[Task instructions] From the records below, keep only the lines that contain the string "series" and copy each of those lines in full.

(Rendered chart images)
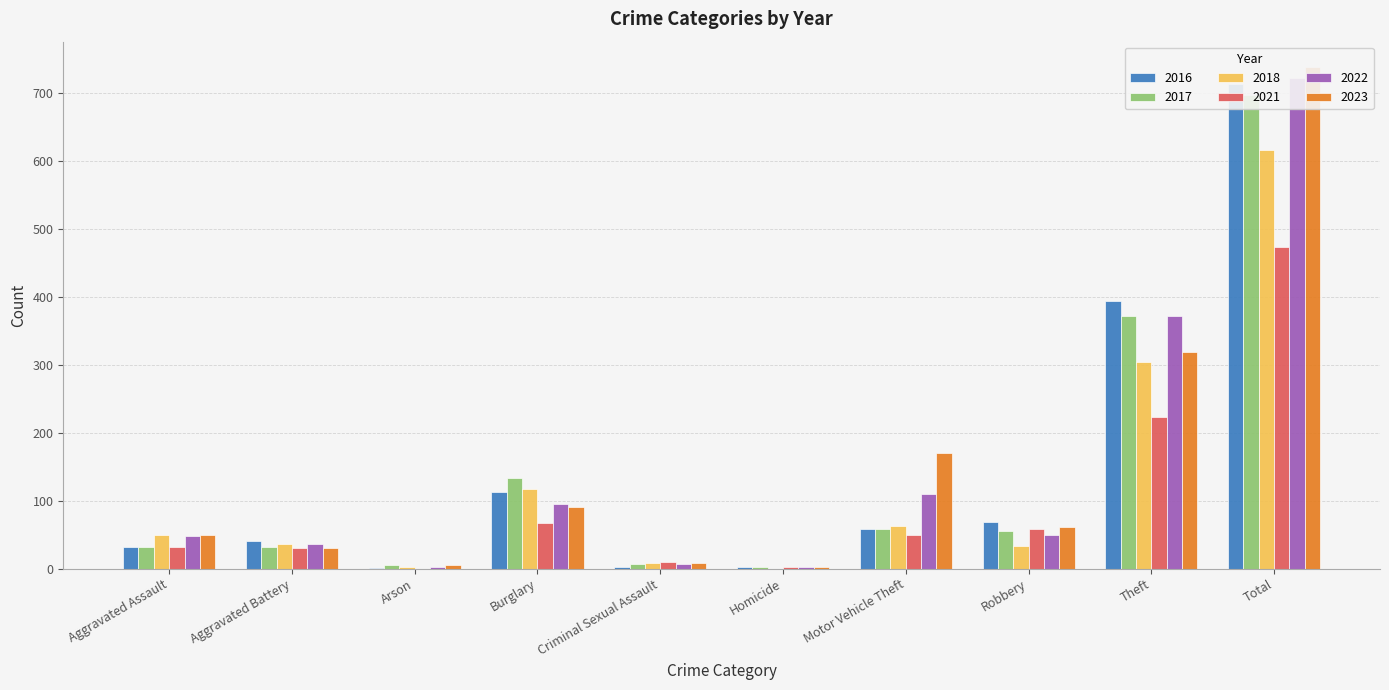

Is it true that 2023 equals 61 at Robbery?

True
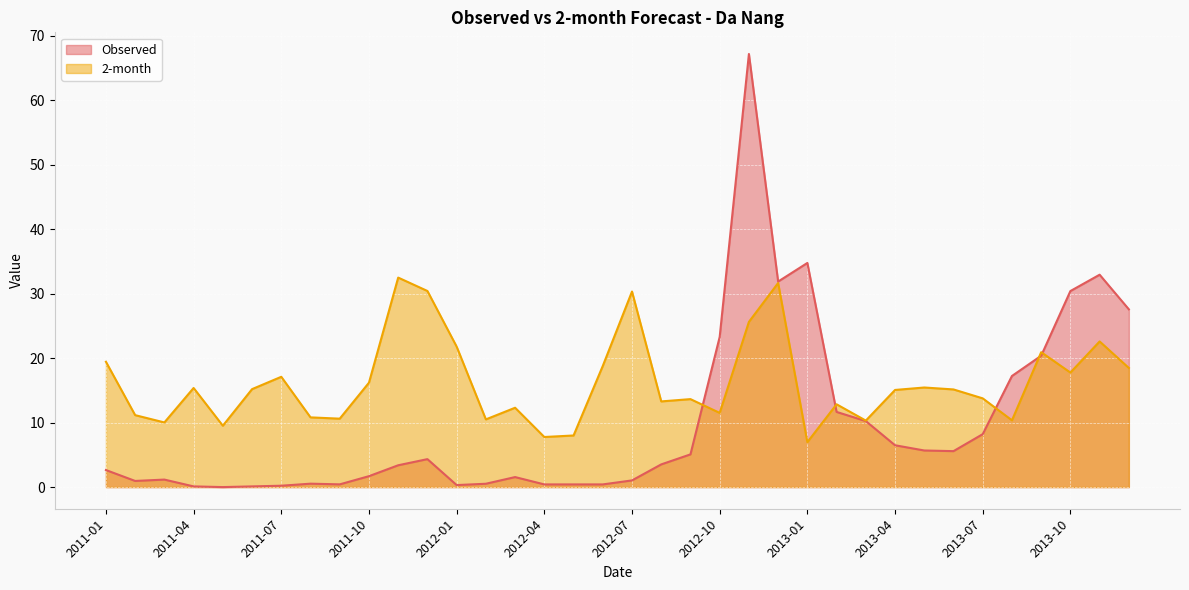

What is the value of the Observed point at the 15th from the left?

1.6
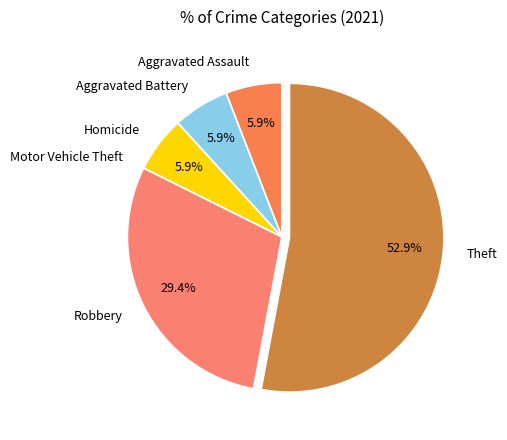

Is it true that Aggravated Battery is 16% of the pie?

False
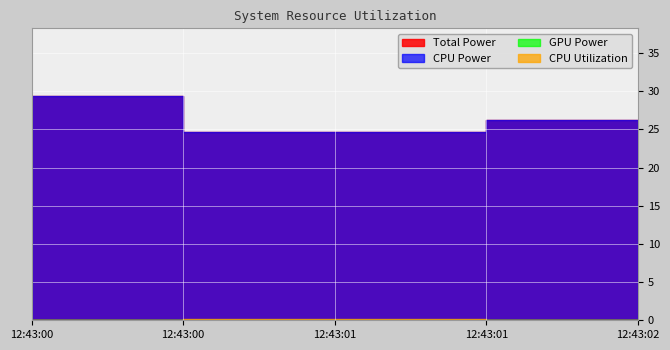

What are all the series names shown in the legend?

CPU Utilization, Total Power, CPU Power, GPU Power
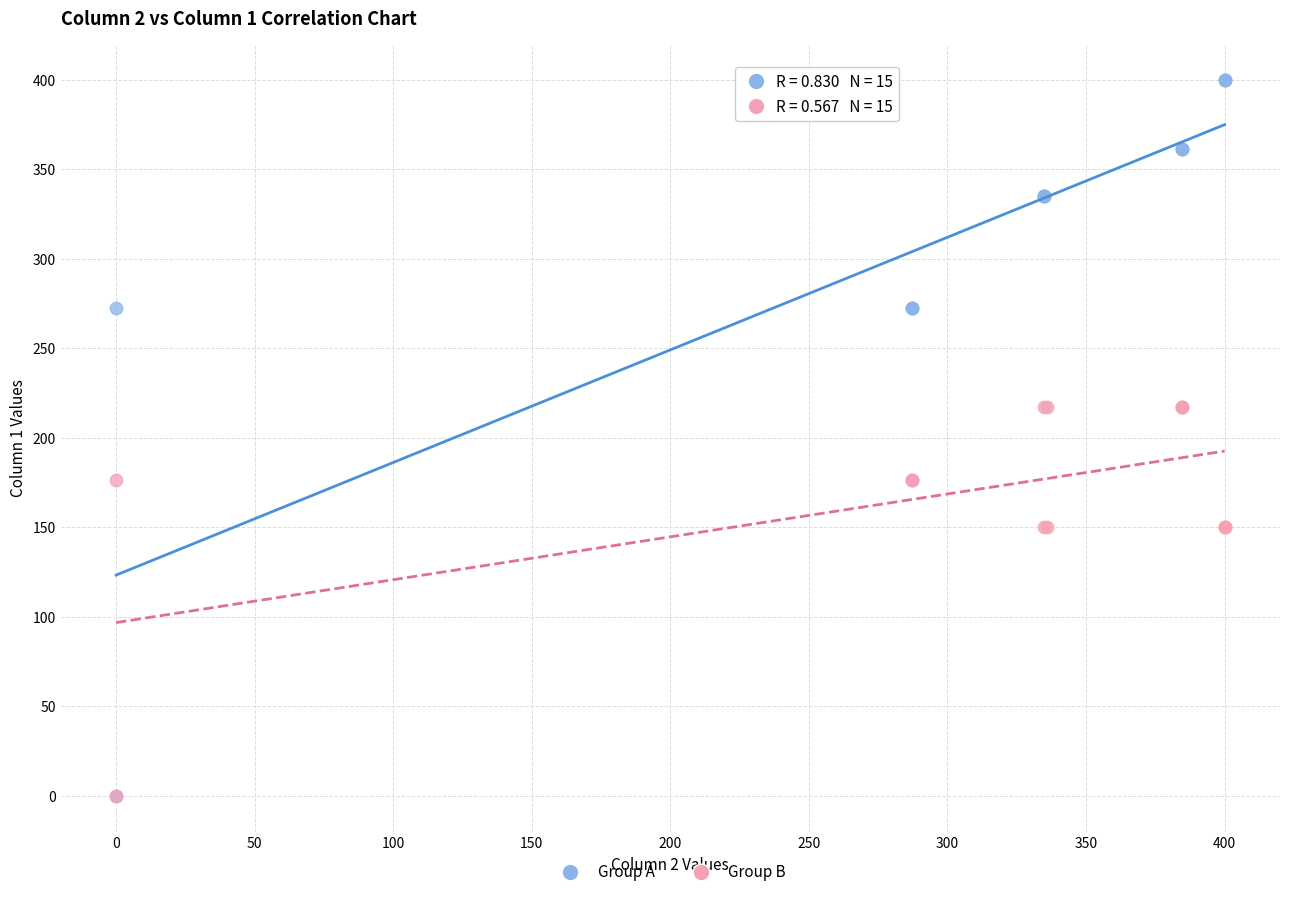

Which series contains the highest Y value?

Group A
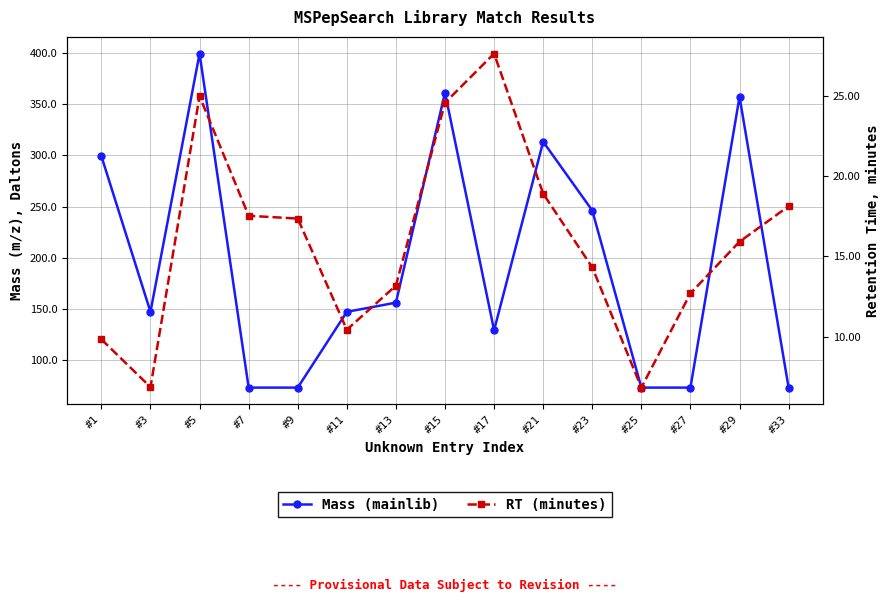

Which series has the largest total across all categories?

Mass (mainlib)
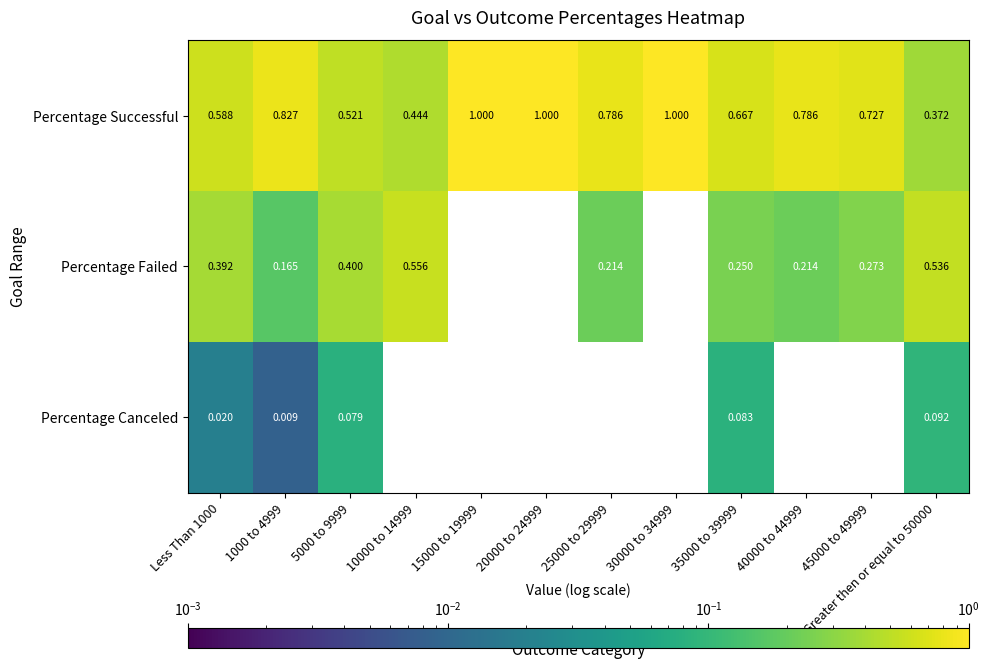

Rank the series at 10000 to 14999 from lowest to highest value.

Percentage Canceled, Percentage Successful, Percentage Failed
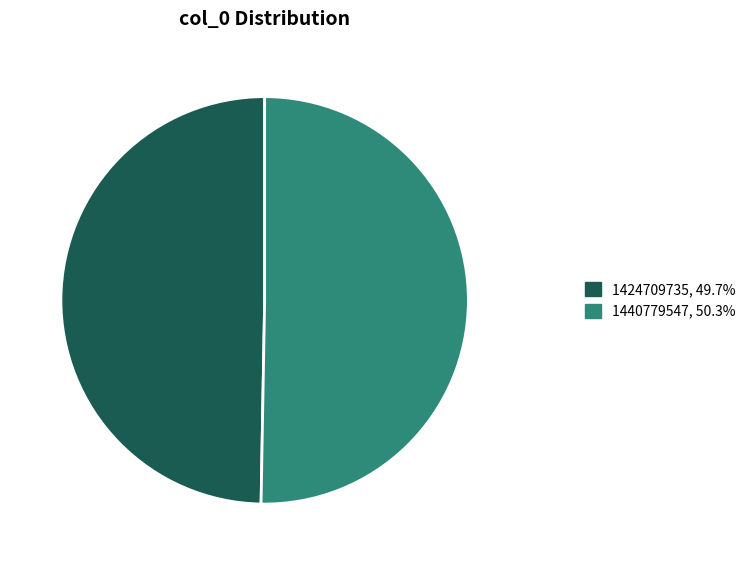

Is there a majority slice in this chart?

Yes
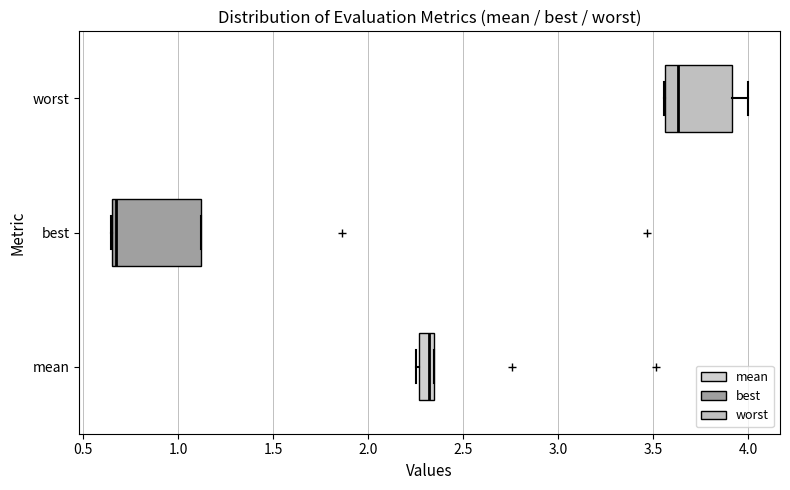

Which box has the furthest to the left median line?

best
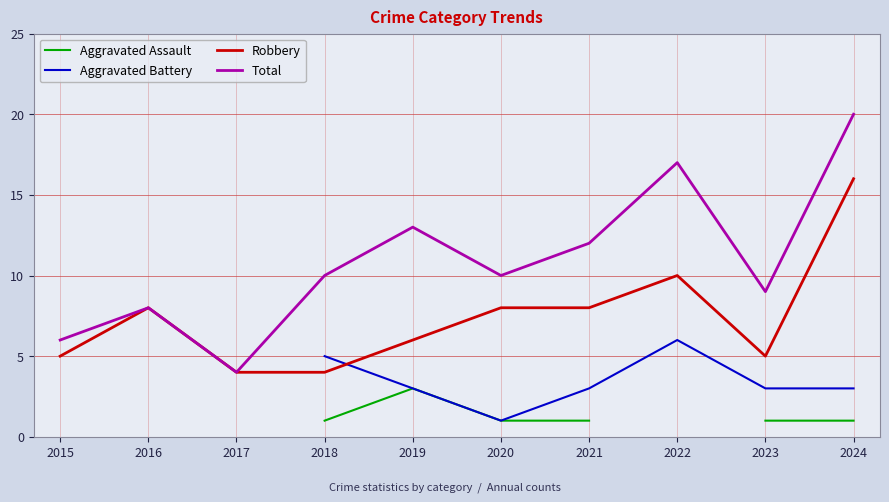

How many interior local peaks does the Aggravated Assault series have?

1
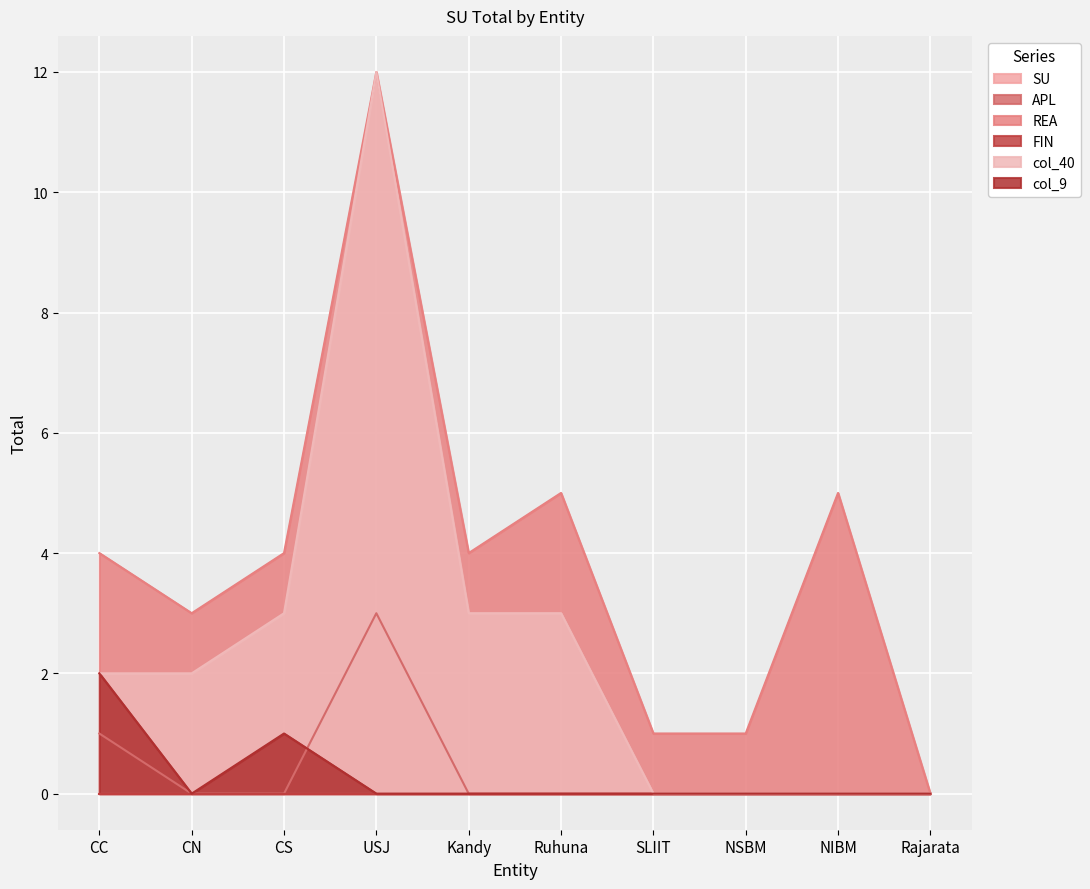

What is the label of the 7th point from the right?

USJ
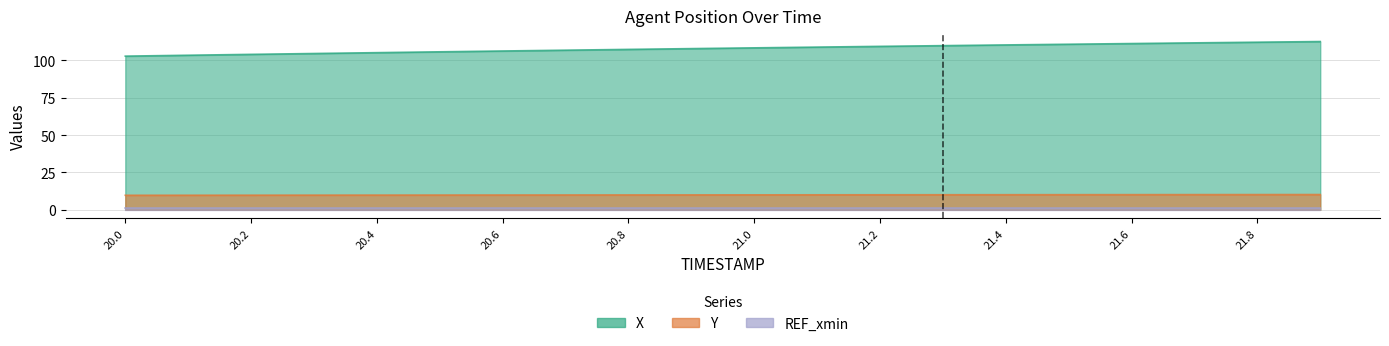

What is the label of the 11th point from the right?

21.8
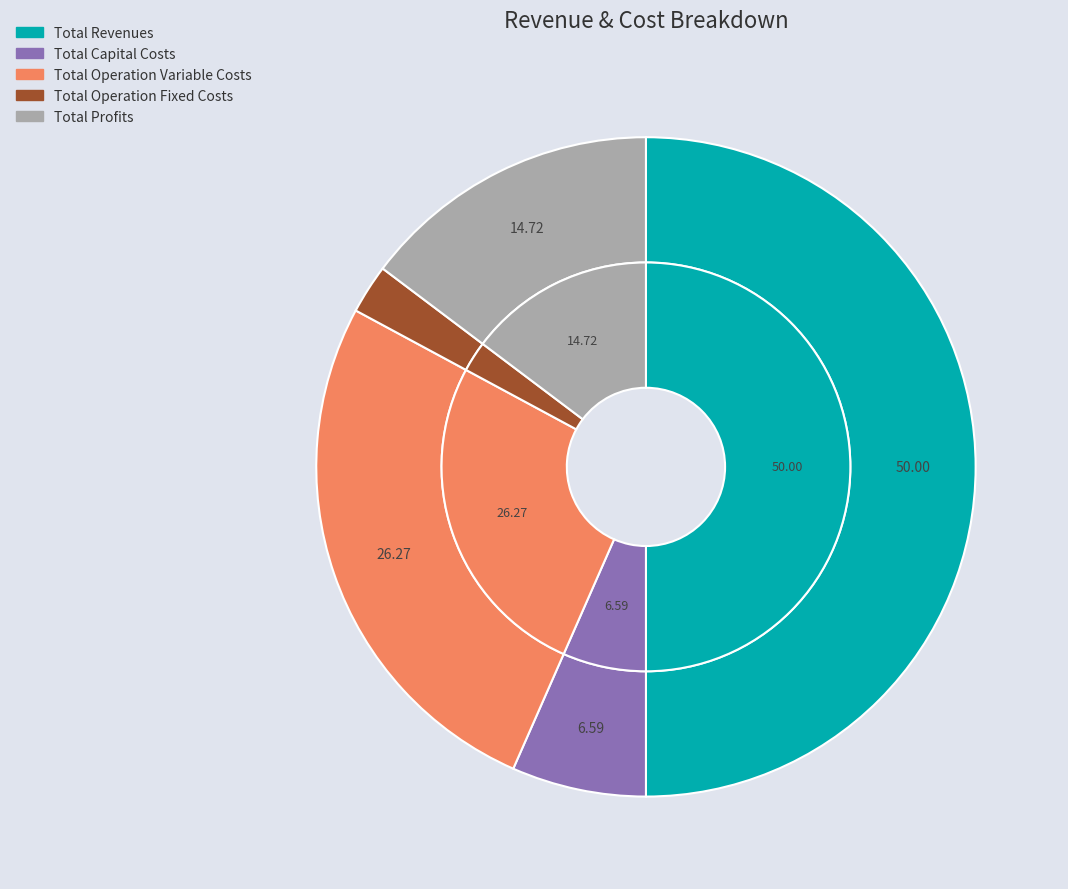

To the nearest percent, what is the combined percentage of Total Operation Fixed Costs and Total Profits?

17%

[Task answer]
What are all the series names shown in the legend?
Which series contains the highest Y value?
Which series has the largest total across all categories?
Rank the series at 10000 to 14999 from lowest to highest value.
How many interior local peaks does the Aggravated Assault series have?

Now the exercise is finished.